**References :** Posted by Bram

**Code :**

LP:

recursion: tmp = (1-p)*in + p*tmp with output = tmp

coefficient: p = (2-cos(x)) - sqrt((2-cos(x))^2 - 1) with x = 2*pi*cutoff/samplerate

coeficient approximation: p = (1 - 2*cutoff/samplerate)^2

HP:

recursion: tmp = (p-1)*in - p*tmp with output = tmp

coefficient: p = (2+cos(x)) - sqrt((2+cos(x))^2 - 1) with x = 2*pi*cutoff/samplerate

coeficient approximation: p = (2*cutoff/samplerate)^2

**Comments**

__from__ : skyphos_atw[AT]hotmail[DOT]com

__comment__ : coefficient: p = (2-cos(x)) - sqrt((2-cos(x))^2 - 1) with x = 2*pi*cutoff/samplerate
p is always -1 using the formula above. The square eliminates the squareroot and (2-cos(x)) - (2-cos(x)) is 0.

__from__ : q[AT]q

__comment__ : Look again. The -1 is inside the sqrt.

- **Data under study**:
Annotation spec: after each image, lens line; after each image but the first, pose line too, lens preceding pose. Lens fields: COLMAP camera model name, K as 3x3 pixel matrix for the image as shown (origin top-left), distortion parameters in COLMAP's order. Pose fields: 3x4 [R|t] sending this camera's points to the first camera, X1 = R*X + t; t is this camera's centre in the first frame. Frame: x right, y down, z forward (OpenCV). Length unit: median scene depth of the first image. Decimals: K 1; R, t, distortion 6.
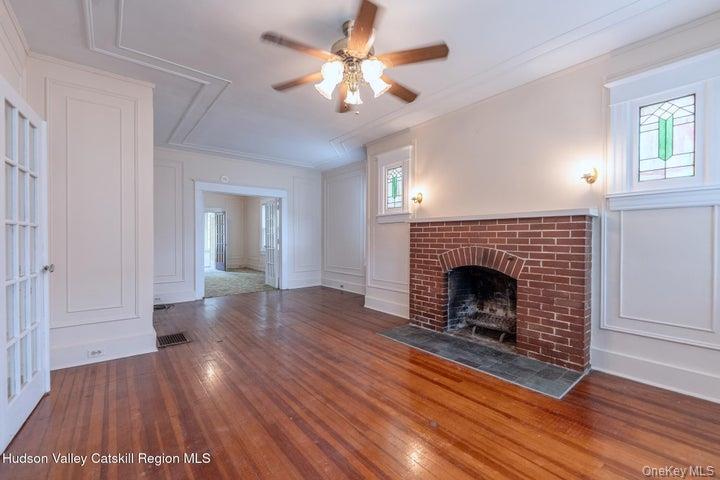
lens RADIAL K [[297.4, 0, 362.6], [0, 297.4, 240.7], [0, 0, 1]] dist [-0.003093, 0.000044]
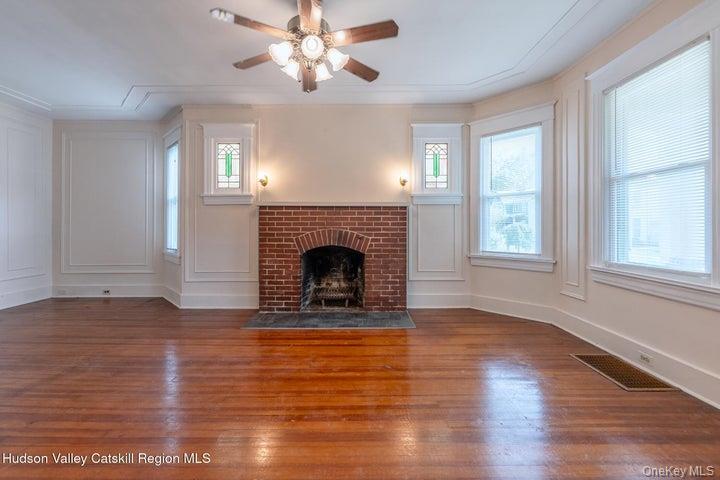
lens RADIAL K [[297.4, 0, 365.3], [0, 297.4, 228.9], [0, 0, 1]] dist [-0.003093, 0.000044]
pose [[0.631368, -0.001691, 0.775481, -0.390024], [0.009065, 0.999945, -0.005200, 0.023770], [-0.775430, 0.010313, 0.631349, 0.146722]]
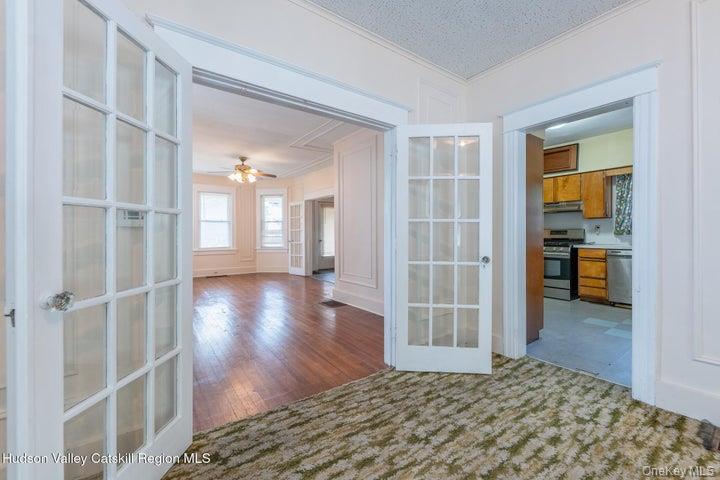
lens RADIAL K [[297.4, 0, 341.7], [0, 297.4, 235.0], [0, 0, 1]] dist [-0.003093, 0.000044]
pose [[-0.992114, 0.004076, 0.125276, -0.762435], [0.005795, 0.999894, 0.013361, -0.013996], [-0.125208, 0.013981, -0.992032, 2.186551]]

---

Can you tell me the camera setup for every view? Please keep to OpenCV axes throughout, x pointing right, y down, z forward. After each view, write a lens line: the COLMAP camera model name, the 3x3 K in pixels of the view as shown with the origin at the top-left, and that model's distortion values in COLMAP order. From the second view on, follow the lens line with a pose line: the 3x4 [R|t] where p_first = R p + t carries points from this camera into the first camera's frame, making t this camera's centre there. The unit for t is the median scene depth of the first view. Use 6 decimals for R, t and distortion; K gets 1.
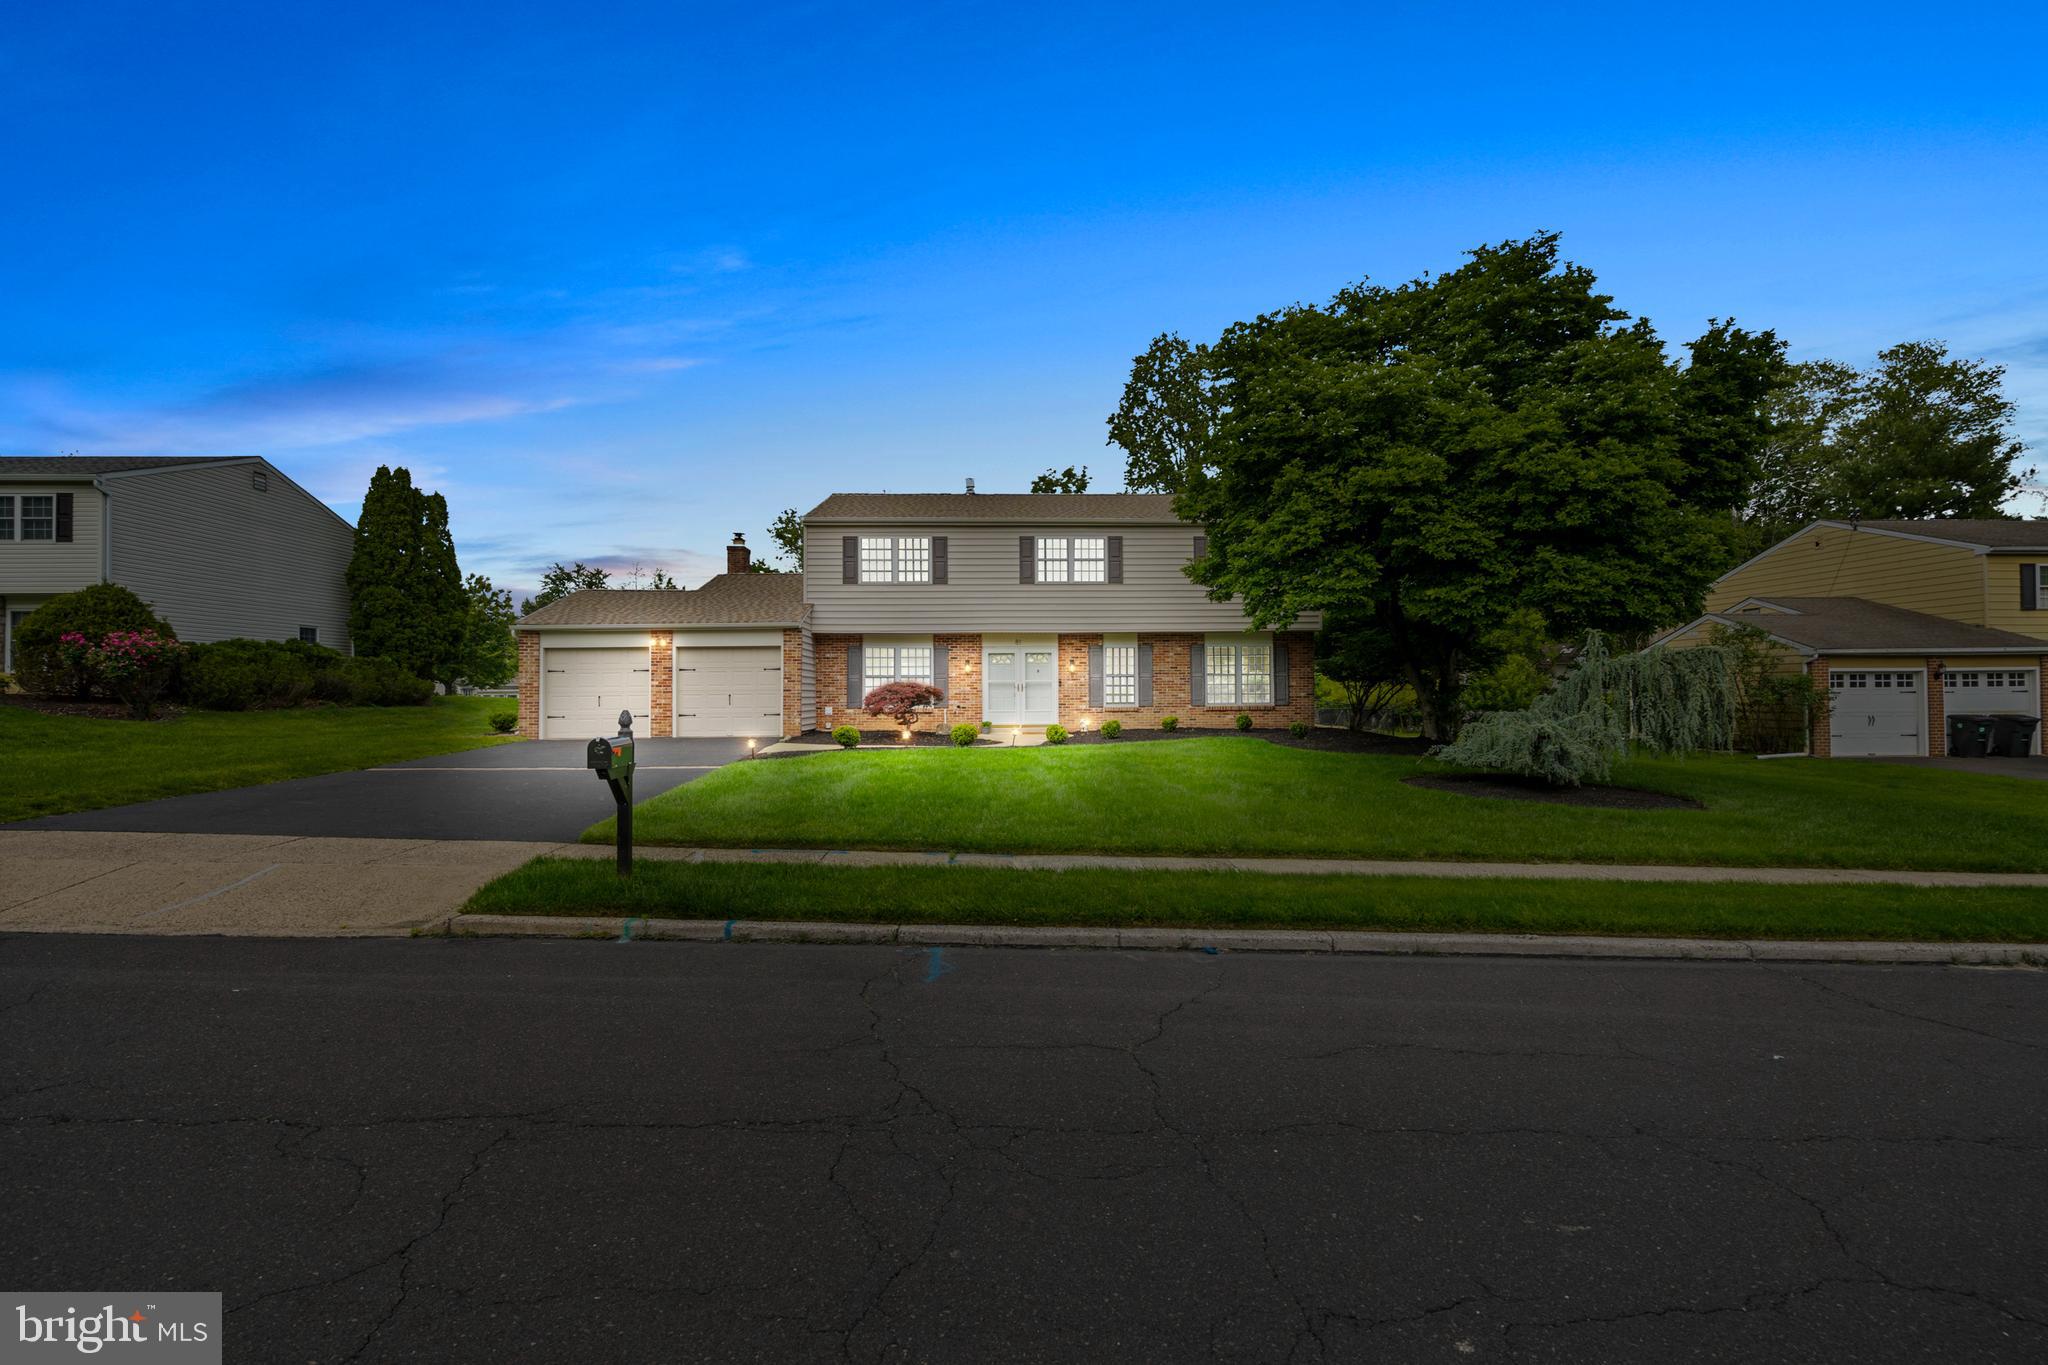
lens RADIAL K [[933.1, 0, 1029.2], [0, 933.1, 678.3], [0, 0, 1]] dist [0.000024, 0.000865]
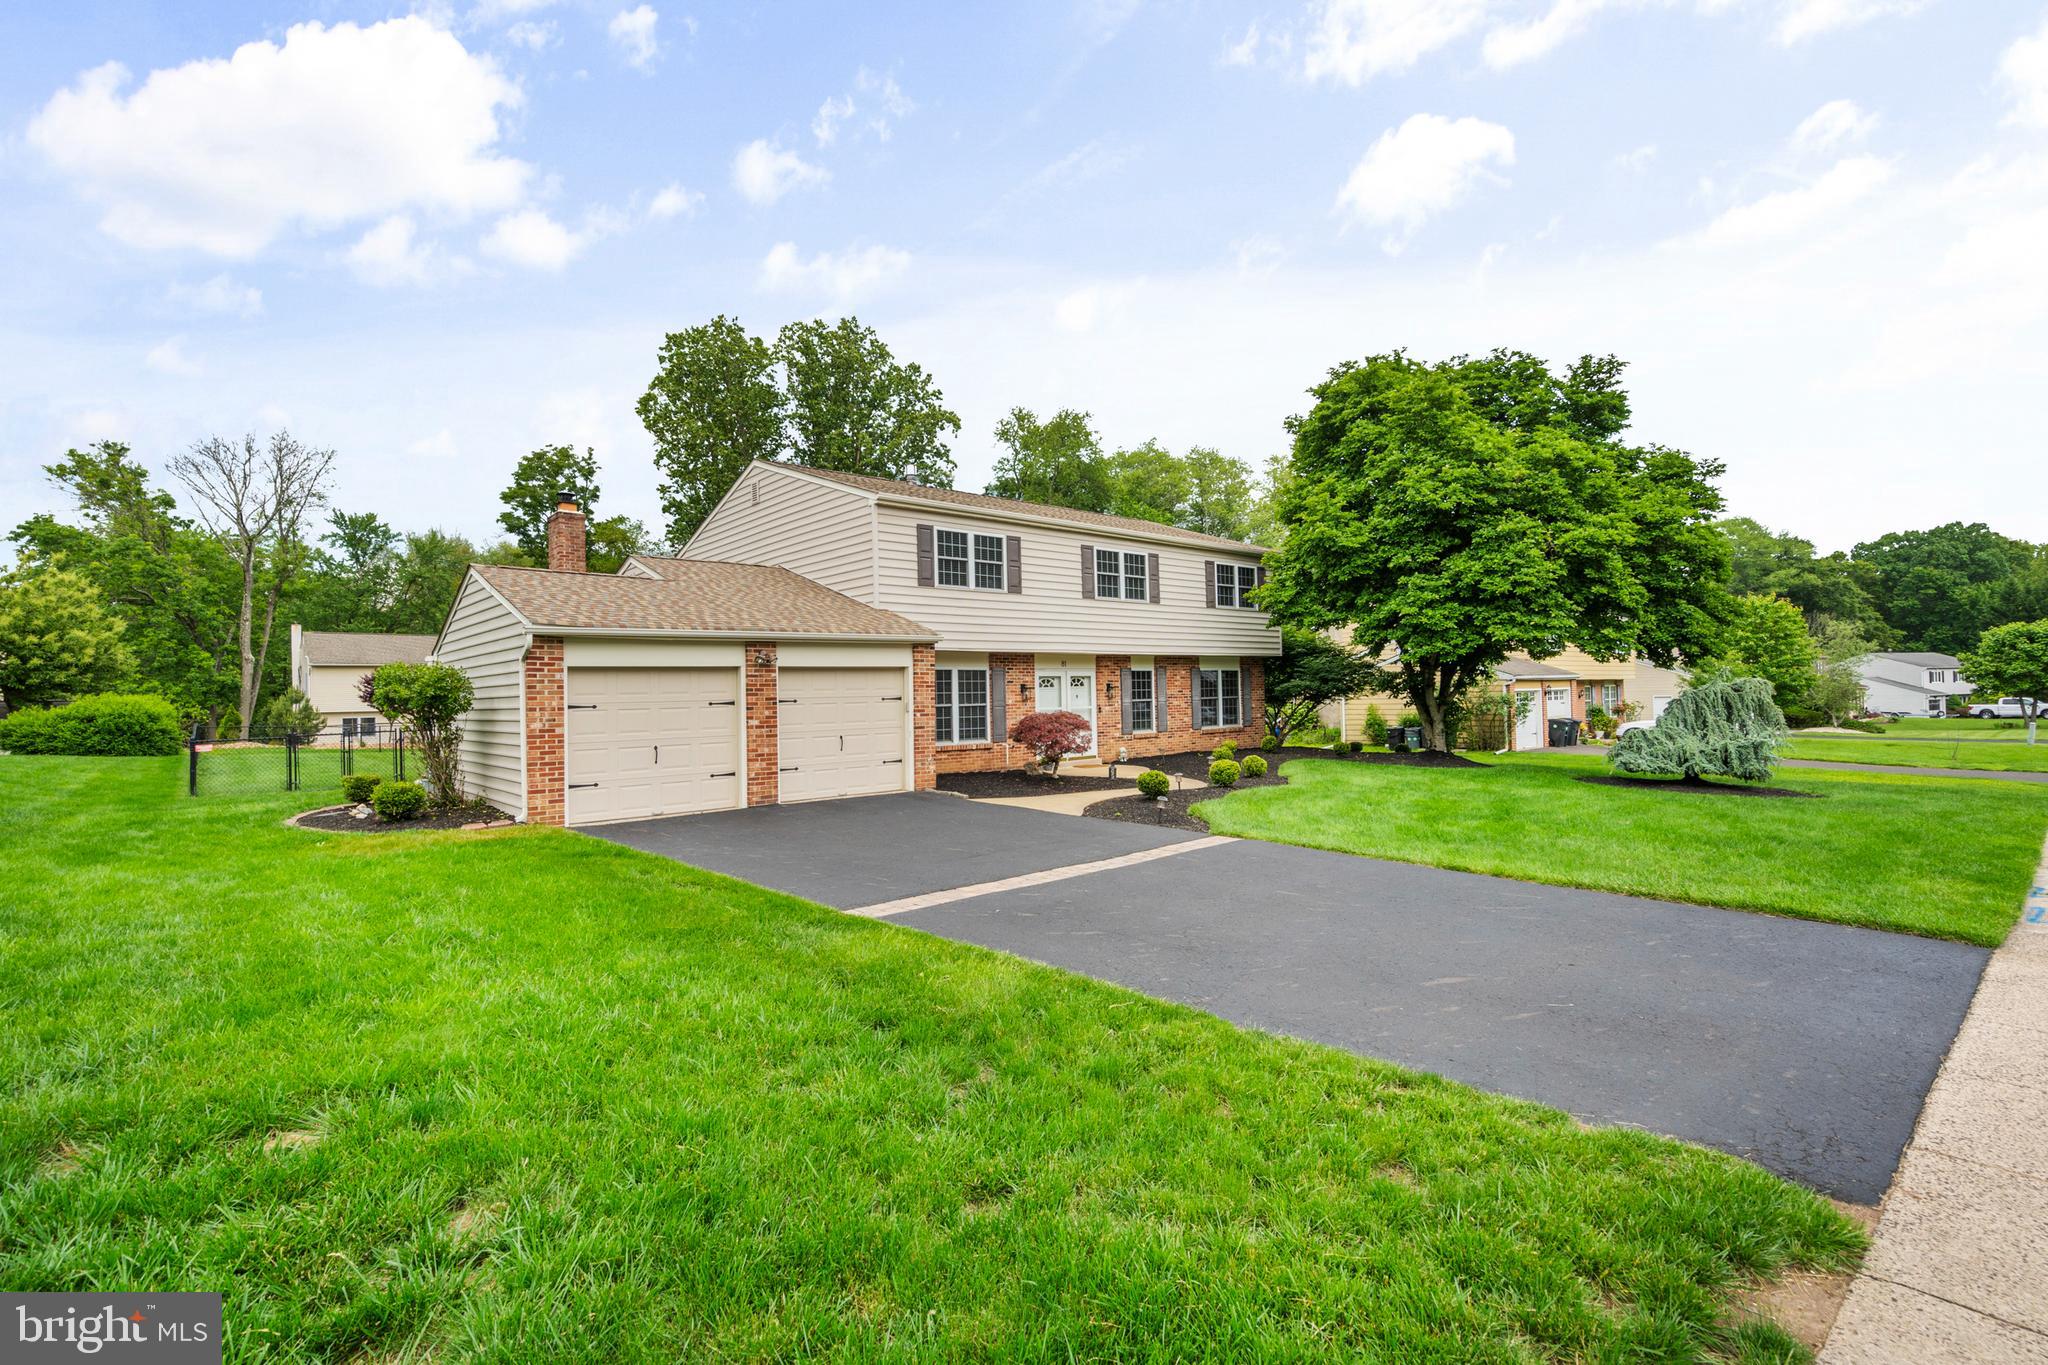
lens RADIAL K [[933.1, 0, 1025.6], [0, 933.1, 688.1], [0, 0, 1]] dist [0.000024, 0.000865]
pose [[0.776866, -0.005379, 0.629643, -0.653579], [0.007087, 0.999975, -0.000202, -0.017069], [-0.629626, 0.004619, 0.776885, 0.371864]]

- **Problem A**: According to the filter code page, what is the approximation given for the low-pass coefficient p?
- **Problem B**: Carry the filter code page forward from its final comment.
The listing stands apart from the filter code page and is separate material.

- **Your response A**: p = (1 - 2*cutoff/samplerate)^2

- **Your response B**:
__from__ : batlord[[DOT]A[DOT]T[DOT]]o2[[DOT]D[DOT]O[DOT]T[DOT]]pl

__comment__ : skyphos:
sqrt((2-cos(x))^2 - 1) doesn't equal
sqrt((2-cos(x))^2) + sqrt(- 1)
so
-1 can be inside the sqrt, because (2-cos(x))^2 will be always >= one.

__from__ : No

__comment__ : HP is wrong!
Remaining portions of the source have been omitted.